§ **What is expected**
How many lines in these entries contain the string "padding"? Reply with the number alone.

§ **Given data**
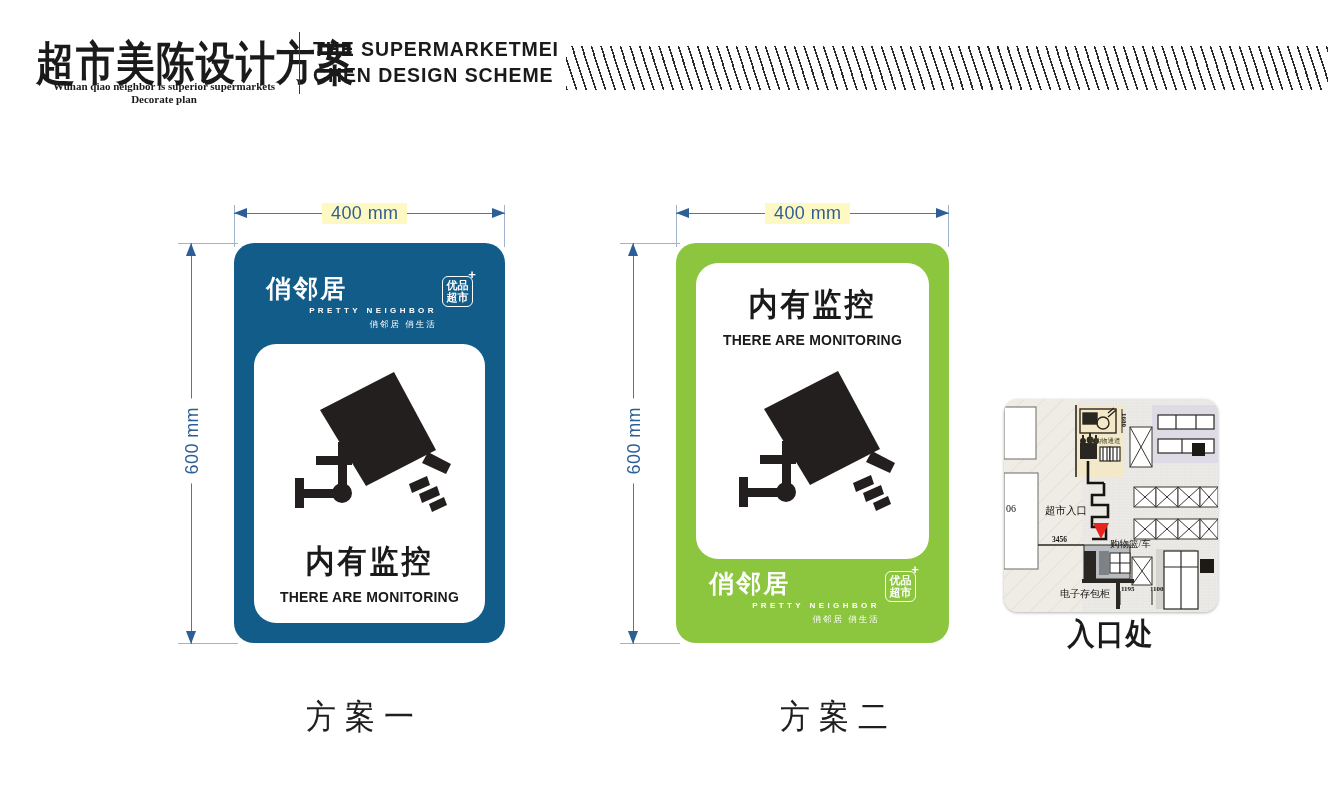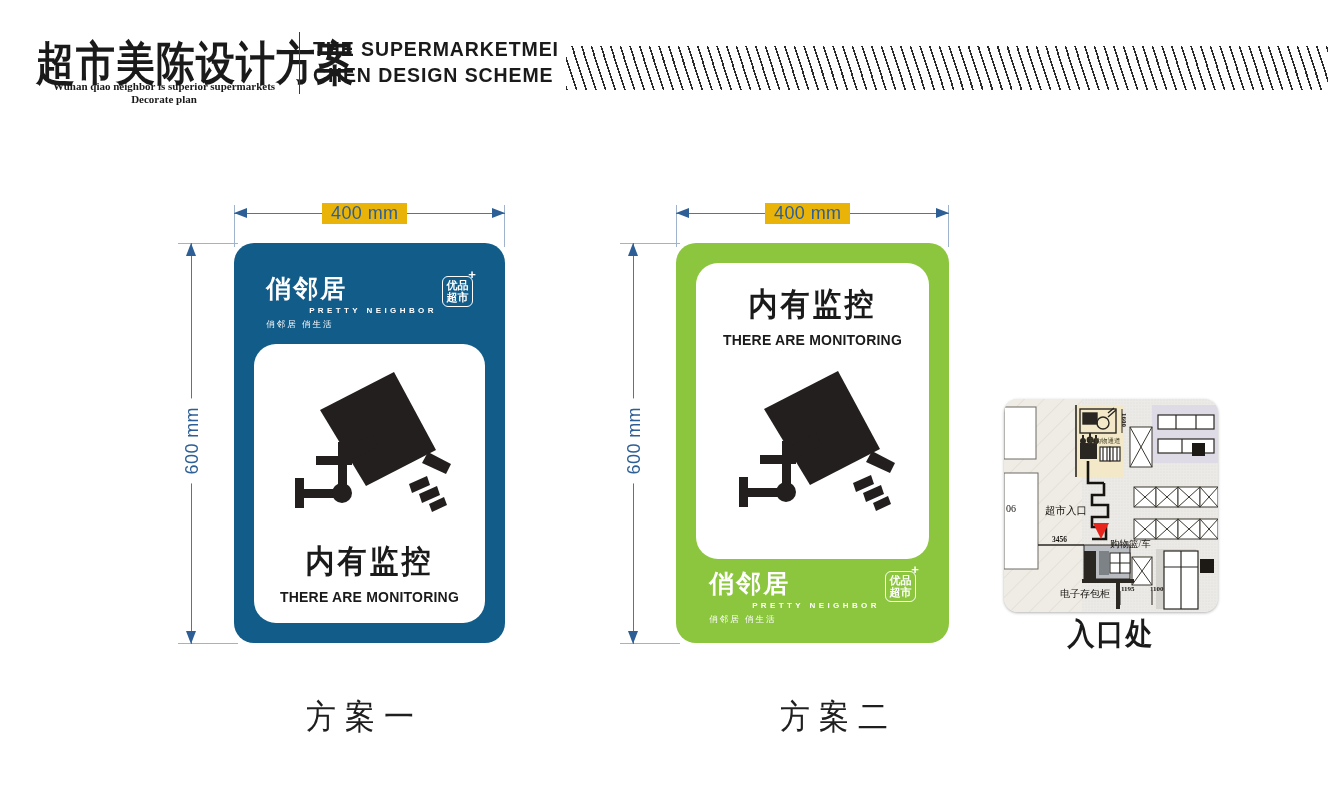--- a/index.html
+++ b/index.html
@@ -106,21 +106,21 @@
   }
   .arrow-down {
     border-left: 5.5px solid transparent;
     border-right: 5.5px solid transparent;
     border-top: 13px solid #2d5f96;
   }
   .dim-label-h {
     position: absolute;
     font-size: 18px;
     color: #2d5f96;
-    background: #eab308;
+    background: #fef9c3;
     padding: 0 9px;
     white-space: nowrap;
     letter-spacing: 0.4px;
   }
   .dim-label-v {
     position: absolute;
     font-size: 18px;
     color: #2d5f96;
     background: #ffffff;
     padding: 9px 0;
@@ -176,21 +176,21 @@
   }
   .logo-en {
     font-family: "Liberation Sans", sans-serif;
     font-weight: bold;
     text-align: center;
     line-height: 1;
     margin-left: 43px;
   }
   .logo-tag {
     font-family: "Liberation Sans", sans-serif;
-    text-align: left;
+    text-align: right;
     line-height: 1;
   }
   .logo-badge {
     box-sizing: border-box;
     border-style: solid;
     border-radius: 6px;
     display: flex;
     flex-direction: column;
     align-items: center;
     justify-content: center;

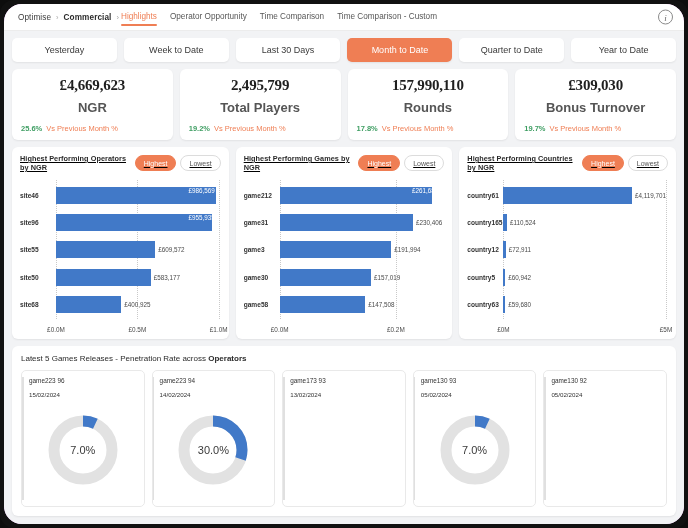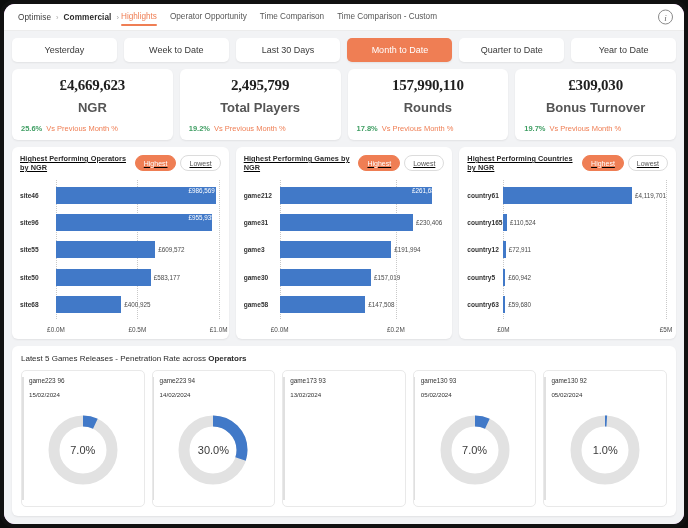--- a/index.html
+++ b/index.html
@@ -11,21 +11,21 @@
   }
   .device {
     position: absolute; inset: 0;
     background: #111;
     border-radius: 14px;
     padding: 4px;
   }
   .screen {
     width: 100%; height: 100%;
     background: #f0abfc;
-    border-radius: 11px;
+    border-radius: 18px;
     overflow: hidden;
     display: flex; flex-direction: column;
   }
 
   
   .topbar {
     height: 27px; flex: 0 0 27px;
     background: #ffffff;
     display: flex; align-items: center;
     padding: 0 12px 0 14px;
@@ -415,28 +415,19 @@
                     <circle cx="36" cy="36" r="29" fill="none" stroke="#e2e2e2" stroke-width="11"></circle>
                     <circle cx="36" cy="36" r="29" fill="none" stroke="#4179c8" stroke-width="11" stroke-dasharray="12.75486617357456 182.212373908208"></circle>
                   </svg>
                   <div class="dpct">7.0%</div>
                 </div>
               </div>
             </div>
             <div class="dcard">
               <div class="dname">game130 92</div>
               <div class="ddate">05/02/2024</div>
-              <div class="dwrap">
-                <div class="donut">
-                  <svg viewBox="0 0 72 72" width="72" height="72">
-                    <circle cx="36" cy="36" r="29" fill="none" stroke="#e2e2e2" stroke-width="11"></circle>
-                    <circle cx="36" cy="36" r="29" fill="none" stroke="#4179c8" stroke-width="11" stroke-dasharray="1.8221237390820801 182.212373908208"></circle>
-                  </svg>
-                  <div class="dpct">1.0%</div>
-                </div>
-              </div>
             </div>
           </div>
     </div>
 
   </div>
 </div>
 </div>
 
 </body></html>

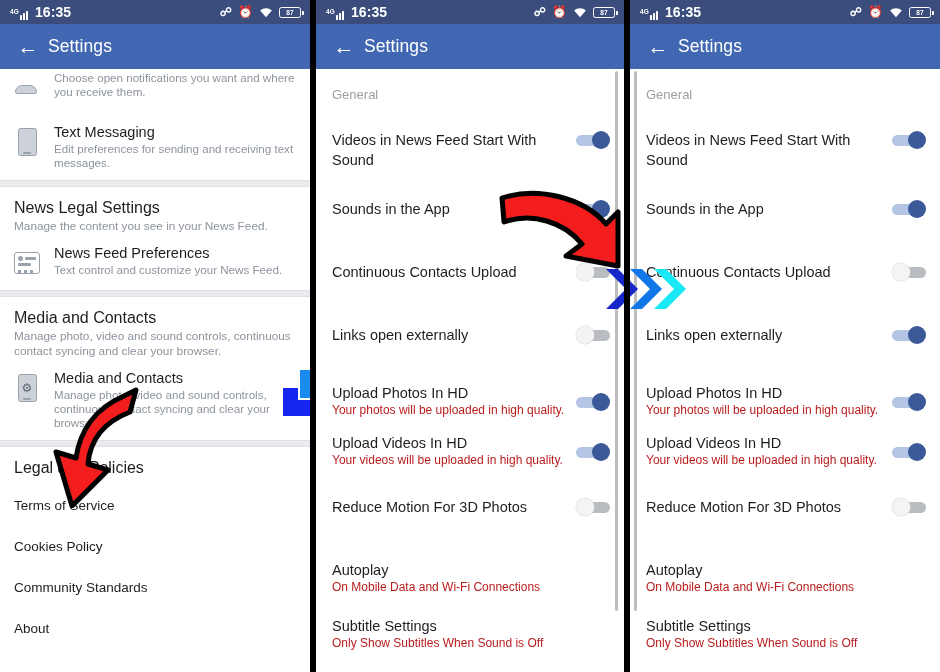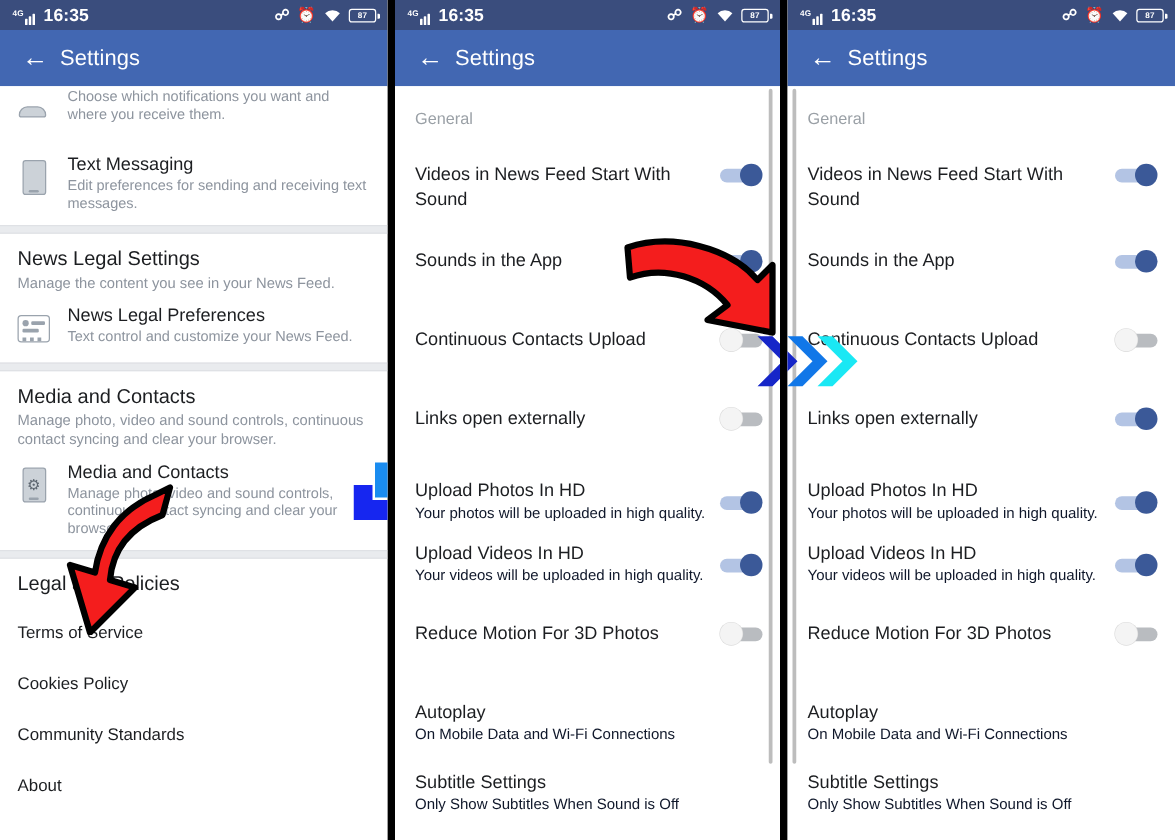--- a/index.html
+++ b/index.html
@@ -170,21 +170,21 @@
     font-size: 13px; color: #9aa0a6;
     padding: 18px 16px 0 16px;
   }
   .srow {
     display: flex; align-items: flex-start;
     padding: 0 14px 0 16px;
     min-height: 34px;
   }
   .srow-text { flex: 1 1 auto; padding-right: 8px; }
   .srow-title { font-size: 14.5px; color: #1c1e21; line-height: 20px; }
-  .srow-sub { font-size: 12px; color: #0f172a; line-height: 17px; margin-top: -1px; }
+  .srow-sub { font-size: 12px; color: #b91c1c; line-height: 17px; margin-top: -1px; }
 
   
   .toggle { flex: 0 0 auto; width: 34px; height: 19px; position: relative; margin-top: 1px; }
   .toggle .track {
     position: absolute; left: 0; top: 4px;
     width: 30px; height: 11px; border-radius: 6px;
   }
   .toggle .knob {
     position: absolute; top: 0; width: 18px; height: 18px; border-radius: 50%;
   }
@@ -235,21 +235,21 @@
 
     <div class="content p1">
 
       <div class="row-item" style="padding-top:2px;">
         <div class="row-icon">
           <div class="bell-icon">
               <div class="b"></div>
             </div>
         </div>
         <div class="row-text">
-          <div class="row-sub">Choose which notifications you want and where you receive them.</div>
+          <div class="row-sub">Choose open notifications you want and where you receive them.</div>
         </div>
       </div>
 
       <div class="row-item">
         <div class="row-icon">
           <div class="dev-icon"></div>
         </div>
         <div class="row-text">
           <div class="row-title">Text Messaging</div>
           <div class="row-sub">Edit preferences for sending and receiving text messages.</div>
@@ -274,21 +274,21 @@
                 <span class="bar2"></span>
               </div>
             <div class="r2">
                 <span class="sq"></span>
                 <span class="sq"></span>
                 <span class="sq"></span>
               </div>
           </div>
         </div>
         <div class="row-text">
-          <div class="row-title">News Legal Preferences</div>
+          <div class="row-title">News Feed Preferences</div>
           <div class="row-sub">Text control and customize your News Feed.</div>
         </div>
       </div>
 
       <div class="sect-divider"></div>
 
       <div class="sect-head">
         <div class="sect-title">Media and Contacts</div>
         <div class="sect-sub">Manage photo, video and sound controls, continuous contact syncing and clear your browser.</div>
       </div>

§ **Answer to this exercise**
8